Show Your Supremacy With a Dream Posse Cut

To me, nothing would make The Fall-Off more of a quintessential J. Cole album than him continuing his signature “no features” format. But he’s done that. If Cole really wants to surpass what he’s done, he needs to do things he hasn’t. Or rather, at least things he hasn’t done in a while. Cole’s also rarely done posse cuts with non-Dreamville artists. And that’s led to, let’s say, a severe dearth of respect on his name. 

If you’re a Cole fan, seeing peak Jermaine wash the likes Kendrick Lamar and Pusha T on a track would be like suddenly finding a Gatorade water park in the middle of the Sahara. It would be a chance to end arguments about his mic prowess for good. And let’s face it: regardless of timeless radio freestyles and an endless stream of elite guest verses, those arguments have always persisted, and folks would rather get jokes off than admit Cole did his thing.
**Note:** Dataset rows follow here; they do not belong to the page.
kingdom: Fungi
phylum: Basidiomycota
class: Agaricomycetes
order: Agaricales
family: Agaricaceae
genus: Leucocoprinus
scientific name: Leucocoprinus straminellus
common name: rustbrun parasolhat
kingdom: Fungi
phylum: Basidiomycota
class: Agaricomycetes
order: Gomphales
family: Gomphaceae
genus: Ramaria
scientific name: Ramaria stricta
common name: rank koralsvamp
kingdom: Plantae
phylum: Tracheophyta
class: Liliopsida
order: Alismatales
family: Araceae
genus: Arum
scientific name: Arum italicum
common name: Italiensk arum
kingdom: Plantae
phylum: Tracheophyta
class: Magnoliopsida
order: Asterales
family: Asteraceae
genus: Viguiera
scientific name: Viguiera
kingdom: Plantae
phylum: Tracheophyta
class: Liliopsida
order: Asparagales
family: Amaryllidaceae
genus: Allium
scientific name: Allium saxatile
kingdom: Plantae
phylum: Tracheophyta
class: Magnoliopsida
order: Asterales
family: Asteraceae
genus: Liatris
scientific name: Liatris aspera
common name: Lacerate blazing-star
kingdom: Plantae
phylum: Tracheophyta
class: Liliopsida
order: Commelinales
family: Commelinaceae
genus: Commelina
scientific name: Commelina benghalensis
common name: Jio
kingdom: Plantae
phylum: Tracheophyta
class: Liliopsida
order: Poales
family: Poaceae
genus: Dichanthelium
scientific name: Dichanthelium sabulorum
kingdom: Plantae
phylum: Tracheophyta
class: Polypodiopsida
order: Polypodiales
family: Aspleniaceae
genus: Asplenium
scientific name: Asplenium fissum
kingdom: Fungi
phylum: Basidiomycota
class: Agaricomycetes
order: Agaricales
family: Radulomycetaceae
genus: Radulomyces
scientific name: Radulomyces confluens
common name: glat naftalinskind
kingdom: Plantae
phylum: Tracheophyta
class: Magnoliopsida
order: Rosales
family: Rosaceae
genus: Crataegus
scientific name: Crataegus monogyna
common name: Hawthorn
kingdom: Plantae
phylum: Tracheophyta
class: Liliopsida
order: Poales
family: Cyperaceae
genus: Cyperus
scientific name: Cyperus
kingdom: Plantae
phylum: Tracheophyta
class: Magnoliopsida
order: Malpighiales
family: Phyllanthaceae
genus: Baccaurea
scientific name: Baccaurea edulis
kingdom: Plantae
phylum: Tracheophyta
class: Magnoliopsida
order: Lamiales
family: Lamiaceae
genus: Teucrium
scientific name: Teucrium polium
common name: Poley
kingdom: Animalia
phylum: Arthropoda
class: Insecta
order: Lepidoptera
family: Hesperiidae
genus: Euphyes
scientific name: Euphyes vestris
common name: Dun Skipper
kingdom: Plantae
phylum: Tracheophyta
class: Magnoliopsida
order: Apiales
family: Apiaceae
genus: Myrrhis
To be clear, Cole always does his thing. But this would give his performance more immediate context. 

That context was inescapable on Kanye West’s 2010 cut, “Looking for Trouble.” Trading bars with ’Ye, Push, Big Sean, and CyHi the Prynce, he folded biblical punchlines, self-mythology, and gunplay into a seamless tapestry of dominance. It was the kind of nuclear bomb verse that still is considered his greatest guest performance of all time. If he does that again, the message would be clear: if folks are “looking for trouble” on the microphone, they shouldn’t look Cole’s way. 

Revisit the Stories That Made Us Love You

Cole is an audio illustrator of the highest order because he’s able to spin narratives so meticulously that you don’t realize your imagination is entangled with your heart. He’s also got a knack for making first-world mundanities — even things that could be embarrassing — into the stuff of hits. Seriously: he turned a story about the inexperienced curiosity of two virgins (“Wet Dreamz”) into a nine-times platinum single.

That relatability fuels more understated tracks, too. On songs like 2013’s “Can I Holla At Ya,” we felt Cole’s prepubescent anger at the man who left his mother out to dry. For tracks like “2Face,” he gave us visceral glimpses of his flirtations with danger. Diehard fans have invested years in these stories that the Dreamville captain should explore at least one more time on The Fall-Off. It wouldn’t be the first time he’s revisited stories and characters. “Power Trip” is about the girl in The Warm Up song, “Dreams.”

Imagine finding out whether Cole and the woman he impregnated in “Lost Ones” went through with the abortion they wrestled with throughout the song. Did they keep the baby? How do they feel now about whatever decision they made? Did the kid become a rapper like his father? We don’t necessarily need answers, but they’re worth thinking about. It would be cool to get answers for 4 Your Eyez Only, too. On the project, Cole spent 10 tracks crafting a message from the grave for a fallen friend’s daughter — it would be full circle to find out how those lessons shaped her.

This rewards longtime fans with Easter egg hunts to show their years of fanatical listening weren’t for nothing. It also inspires a new generation of listeners to dig through his catalog. If this is to be the end of the Cole Cinematic Universe, we might as well get a little Avengers: Endgame-esque closure.